Wednesday, November 3, 2010

Bernanke Faces Greater Scrutiny After Republican Election Gains

This is something to be followed.  The Fed was trying to push interest/mortgage ever downward.  The GOP may stop these plans and rates may float again with supply and demand which probably means higher rates.
“There’s certainly going to be more hearings and more pressure,” said Mark Calabria, a former Republican Senate Banking Committee aide who is now director of financial- regulation studies at the Cato Institute, a policy research group in Washington that favors free markets.

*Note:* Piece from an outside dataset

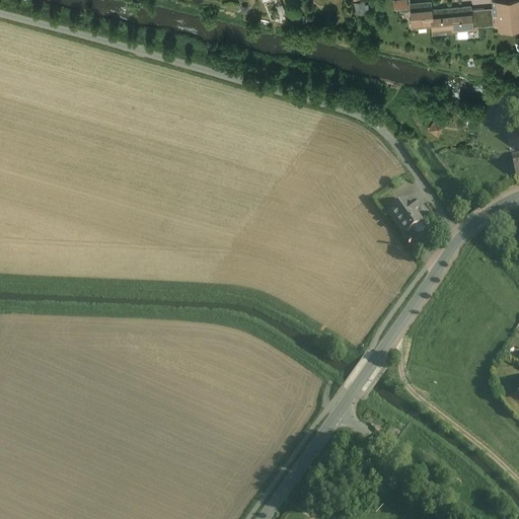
[(406,0),(393,0),(394,8),(399,7),(399,12),(411,11),(410,4),(406,4),(406,0)]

One new Fed opponent in Congress is Kentucky Senator-elect Rand Paul, who has criticized the Fed for imposing “the sneakiest tax of all -- inflation.” He joins South Carolina’s Jim DeMint, an advocate for Tea Party candidates who backed an unsuccessful bill to subject the Fed’s monetary policy to congressional audits.

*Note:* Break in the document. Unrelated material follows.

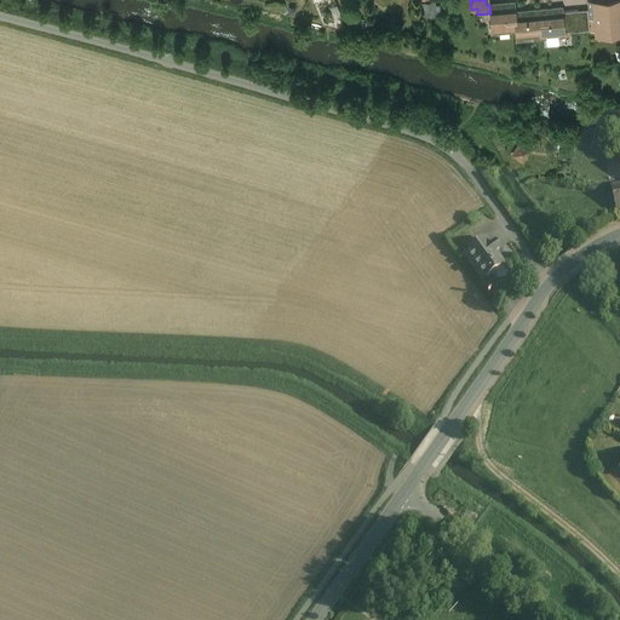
[(619,0),(595,4),(597,33),(606,33),(608,35),(619,33),(619,0)]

 A lot of politicians were critical of bailout and loans to AIG, Fannie Mae, and Freddie Mac.
Bernanke argued that audits of monetary policy would compromise the independence of the central bank. A letter he sent to DeMint in May warned that audits would “seriously threaten monetary policy independence, increase inflation fears and market interest rates, and damage economic stability and job creation.”
Darrell Issa, who would take over as the chairman of the House Oversight and Government Reform Committee and be the Republican’s chief inquisitor of administration, already has the Fed in his sights. This year, he’s pressed the central bank for documents related to the AIG rescue and demanded Bernanke explain his role in authorizing payments to the insurer’s counterparties, calling him an “unindicted co-conspirator” in the bailout.
Scrutiny of the central bank will continue, Issa pledged in an interview last month, saying that Congress must “look in- depth behind the curtain, rather than simply have the Fed chairman come up and lecture us.”